5. Springs — Series & Parallel
Springs in Parallel
keq = k₁ + k₂ + k₃ + …
Same displacement, forces add. Stiffer overall.
Springs in Series
1/keq = 1/k₁ + 1/k₂ + 1/k₃ + …
Same force, displacements add. More flexible overall.
6. Worked Numerical Examples
Example 1: Natural Frequency
Problem: A 10 kg mass is attached to a spring of stiffness 4000 N/m. Find the natural frequency.
ωn = √(k/m) = √(4000/10) = √400 = 20 rad/s
fn = 20/(2π) = 3.18 Hz
Tn = 1/3.18 = 0.314 s
Example 2: Damping Ratio
Problem: m = 5 kg, k = 2000 N/m, c = 40 N·s/m. Find the damping ratio and state the type of damping.
cc = 2√(km) = 2√(2000 × 5) = 2√10,000 = 2 × 100 = 200 N·s/m
ξ = c/cc = 40/200 = 0.2
ξ < 1 → Underdamped
ωd = ωn√(1−ξ²) = 20 × √(1−0.04) = 20 × 0.98 = 19.6 rad/s
Example 3: Resonance — Magnification Factor
Problem: A system with ωn = 50 rad/s and ξ = 0.1 is subjected to a forcing frequency ω = 48 rad/s. Find the magnification factor.
r = ω/ωn = 48/50 = 0.96
MF = 1/√[(1−0.96²)² + (2×0.1×0.96)²]
= 1/√[(1−0.9216)² + (0.192)²] = 1/√[(0.0784)² + 0.0369]
= 1/√[0.00615 + 0.0369] = 1/√0.04305 = 1/0.2075
MF = 4.82
Near resonance — amplitude is 4.82 times the static deflection.
7. Common Mistakes Students Make
- Confusing ωn (rad/s) with fn (Hz): ωn = 2πfn. Many formulas use ωn. If a problem gives frequency in Hz, convert before substituting.
- Using damped frequency in undamped formulas: ωd = ωn√(1−ξ²) is the actual oscillation frequency of a damped system. ωn is used in MF and transmissibility formulas.
- Forgetting that resonance peak shifts with damping: The peak MF does not occur exactly at r = 1 for damped systems — it shifts slightly below. For small ξ, the difference is negligible.

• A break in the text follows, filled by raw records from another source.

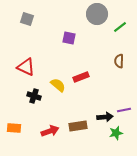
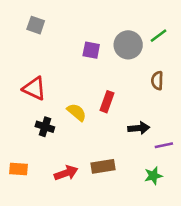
gray circle: (97, 14) -> (128, 45), moved
red rectangle: (81, 77) -> (107, 102), turned -49
black arrow: (105, 117) -> (139, 128), moved

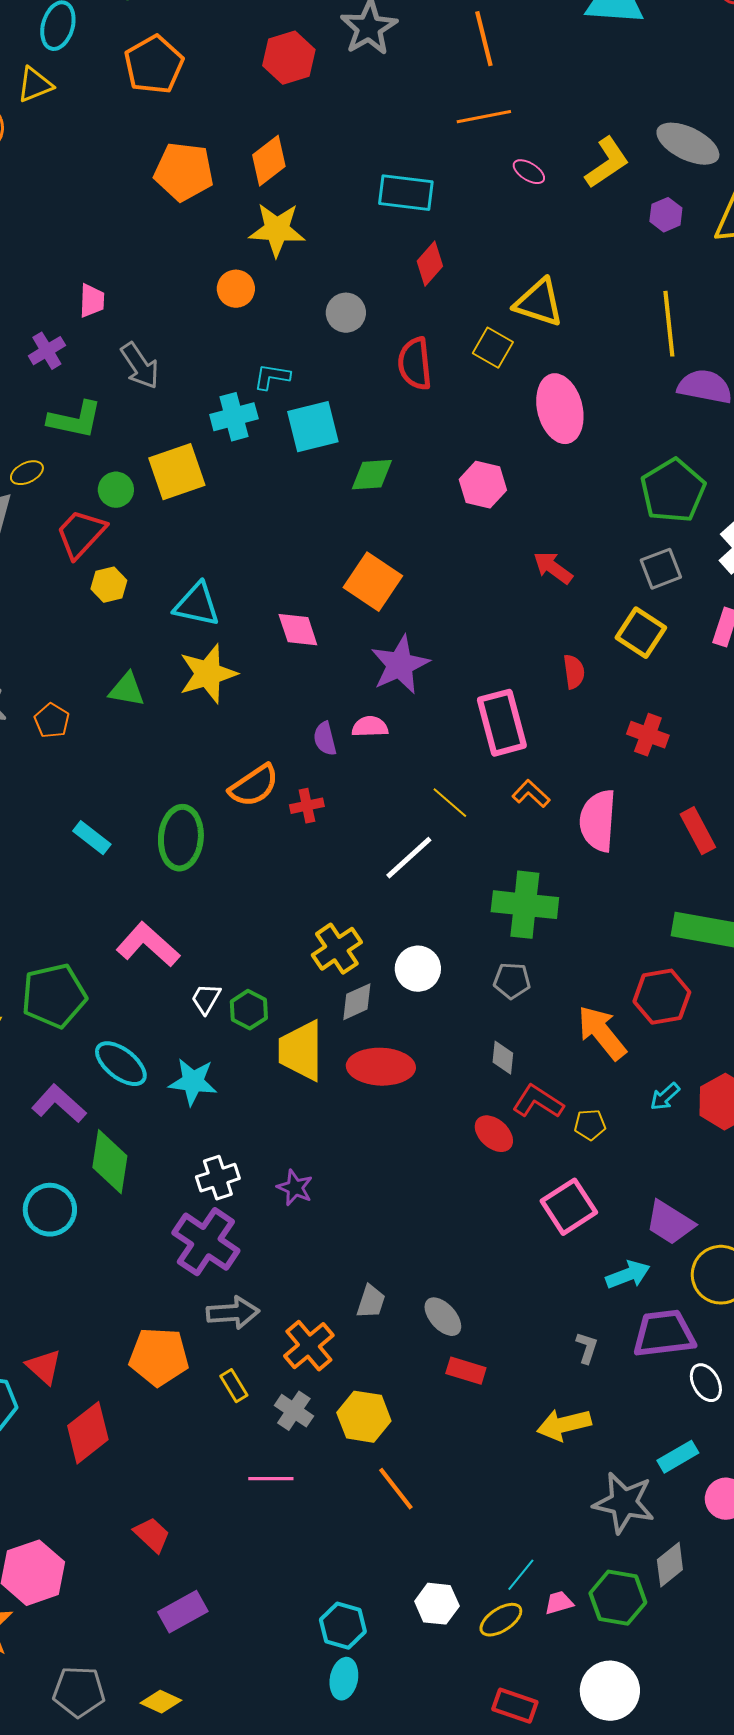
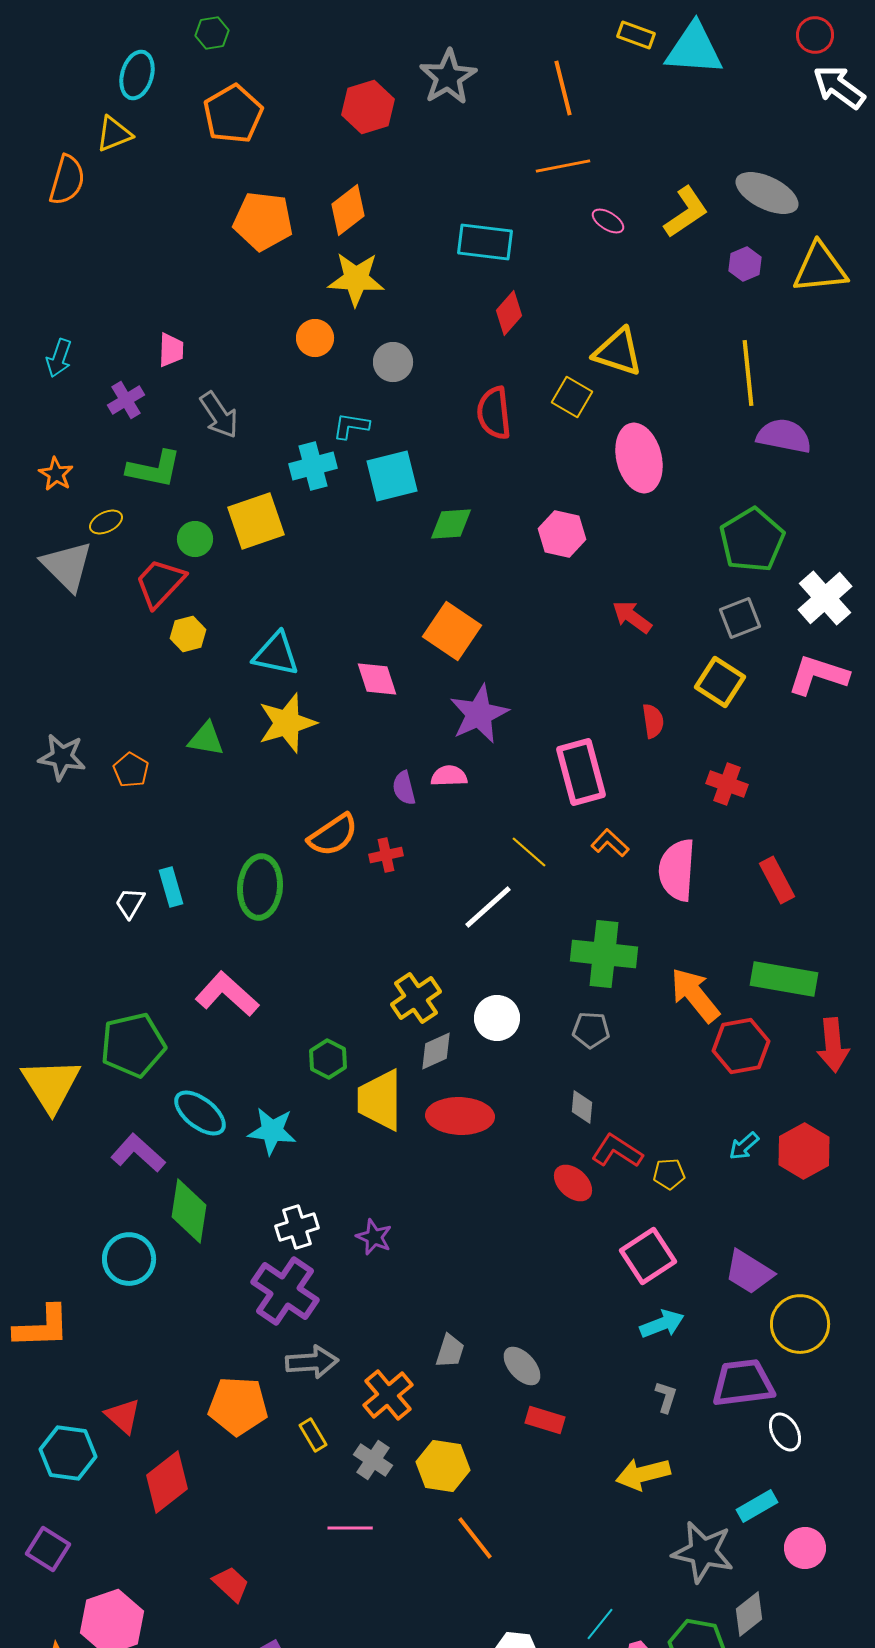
gray circle: (346, 313) -> (393, 362), moved
cyan rectangle: (92, 838) -> (171, 887), turned 36
white trapezoid: (206, 999) -> (130, 903), moved
orange arrow: (602, 1033) -> (695, 995), moved
cyan arrow: (628, 1275) -> (662, 1324), moved

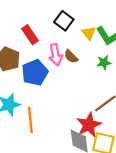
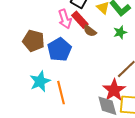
red rectangle: (30, 35) -> (80, 20), moved
pink arrow: (56, 55) -> (65, 19), moved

- Mixing up series and parallel spring formulas: Parallel springs add stiffnesses directly. Series springs add reciprocals. This is the OPPOSITE of resistors in circuits, which trips students who have studied electrical engineering.
8. Frequently Asked Questions
What is natural frequency?
Natural frequency is the frequency at which a system vibrates when disturbed and allowed to oscillate freely without any external force. It depends only on the system’s stiffness (k) and mass (m): ωn = √(k/m). Every structure, machine, and component has a natural frequency, and operating near it causes resonance — dangerous amplification of vibrations.
What is resonance and why is it dangerous?
Resonance occurs when the frequency of an external periodic force matches the natural frequency of a system (r = ω/ωn ≈ 1). At resonance, even a small force produces very large amplitude vibrations because energy is continuously added in phase with the system’s motion. This can cause catastrophic failure — the Tacoma Narrows Bridge collapse (1940) is the most famous example.